Single-cell suspensions of splenic cells were prepared, and RBCs were lysed using ammonium chloride Tris. Cells were resuspended in PBS containing 1% BSA and 0.02% sodium azide, or cells were taken directly out of cell culture and incubated with optimal amounts of Abs. For analysis of cell surface markers, cells were stained with Abs directed against the following molecules: B220 (RA3-6B2; BD Biosciences), CD86 (GL1; BD Biosciences), CD3ε (145-2C11; BD Biosciences), Gr-1 (RB6-8C5; BD Biosciences), CD23 (B3B4; BD Biosciences), CD93 (AA4.1; BD Biosciences), and CD45.1 (A20; BD Biosciences). Follicular B cells were defined as B220⁺CD23⁺CD93⁻, marginal zone cells were defined as B220⁺CD23⁻CD93⁻, and transitional B cells were defined as B220⁺CD93^med. Dead cells were gated out by excluding annexin V⁺–stained cells. FACS was performed using a BD LSRFortessa X-20 Cytometer (BD Biosciences) and analyzed using FlowJo software (Flowjo, Ashland, OR).

The statistical significance was determined using the unpaired Student t test.
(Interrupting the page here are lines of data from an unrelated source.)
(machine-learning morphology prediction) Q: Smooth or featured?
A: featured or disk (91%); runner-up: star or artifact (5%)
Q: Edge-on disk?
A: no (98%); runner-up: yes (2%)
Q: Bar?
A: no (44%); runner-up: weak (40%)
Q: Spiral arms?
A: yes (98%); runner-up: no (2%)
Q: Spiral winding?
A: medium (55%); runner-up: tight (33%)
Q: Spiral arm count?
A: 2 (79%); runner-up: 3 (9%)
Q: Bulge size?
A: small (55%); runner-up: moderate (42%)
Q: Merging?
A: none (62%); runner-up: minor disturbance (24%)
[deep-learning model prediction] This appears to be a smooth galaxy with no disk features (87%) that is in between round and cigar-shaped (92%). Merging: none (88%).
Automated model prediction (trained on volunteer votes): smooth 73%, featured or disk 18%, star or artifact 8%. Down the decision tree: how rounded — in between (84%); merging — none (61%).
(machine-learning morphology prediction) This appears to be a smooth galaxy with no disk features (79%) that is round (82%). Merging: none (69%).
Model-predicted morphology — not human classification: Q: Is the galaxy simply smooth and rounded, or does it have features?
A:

Two-way ANOVA was used to compare Ab responses (GraphPad Prism 5.0; GraphPad).

A recent report demonstrated that STING expression is required for CDG enhancement of Ab responses (12). It is unclear whether the bacterial CDN adjuvant, CDG, directly stimulates B cells and whether this requires STING. To test this, B cells were isolated from WT and total STING KO mice and stimulated with increasing concentrations of CDGs for 18 h before CD86 expression was measured. WT B cells exhibited upregulation of CD86 expression that was dose dependent, whereas increasing concentrations of CDGs had no effect on activation of STING KO B cells (Fig. 1A, 1B). Kinetic analysis revealed a significant fold change in CD86 expression as early as 13 h poststimulation (data not shown). To exclude the possibility that STING KO B cells have an inherent defect in the ability to upregulate CD86 following stimulation, B cells were stimulated with the STING-independent IL-4, and CD86 expression was assessed. The resultant responses did not require STING (Fig. 1A, 1C). Taken together, these data demonstrate that B cells have the ability to become activated upon direct stimulation with CDGs in vitro and that the STING signaling pathway is essential for this activation.
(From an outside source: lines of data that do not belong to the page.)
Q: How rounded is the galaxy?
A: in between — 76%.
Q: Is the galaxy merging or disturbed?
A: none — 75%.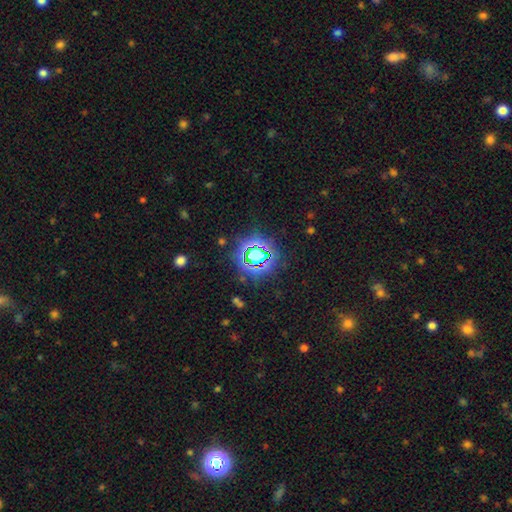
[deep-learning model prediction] The model was most divided on "smooth or featured": star or artifact: 68%, smooth: 20%, featured or disk: 11%.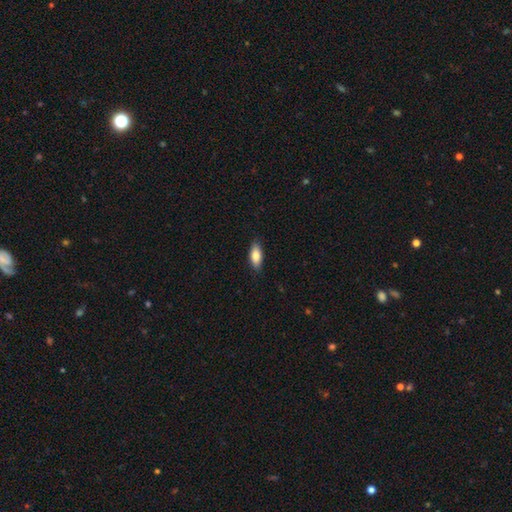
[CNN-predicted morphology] Q: Smooth or featured?
A: smooth (83%); runner-up: featured or disk (11%)
Q: How rounded?
A: in between (80%); runner-up: cigar-shaped (18%)
Q: Merging?
A: none (86%); runner-up: minor disturbance (11%)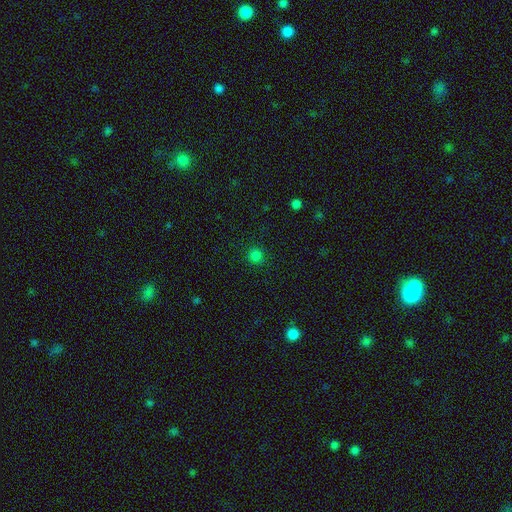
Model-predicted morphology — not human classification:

We observed that stimulation of B cells in vitro with CDGs led to a loss of viability of STING-sufficient B cells but not in STING-deficient B cells. STING has been shown to promote cell death in several biological systems, and CDNs have also been shown to promote cell death, including in B cells (26–31). The loss of cell viability increased with increased CDG concentration and occurred only in WT B cells (Fig. 1D). Inhibition of caspase activation by preincubation with z-vad-fmk before CDG stimulation inhibited cell death in a dose-dependent manner (Fig. 1E). Surprisingly, z-vad-fmk prevented CD86 upregulation in a dose-dependent manner (Fig. 1F), demonstrating that both STING-mediated cell death and B cell activation are dependent on caspase activation. The observed inhibition of CDG-induced CD86 upregulation by z-vad-fmk appears specific to STING-mediated upregulation of CD86, and not an off-target effect of the inhibitor, because at none of the z-vad-fmk concentrations used was the IL-4–induced response inhibited (Fig. 1G, 1H).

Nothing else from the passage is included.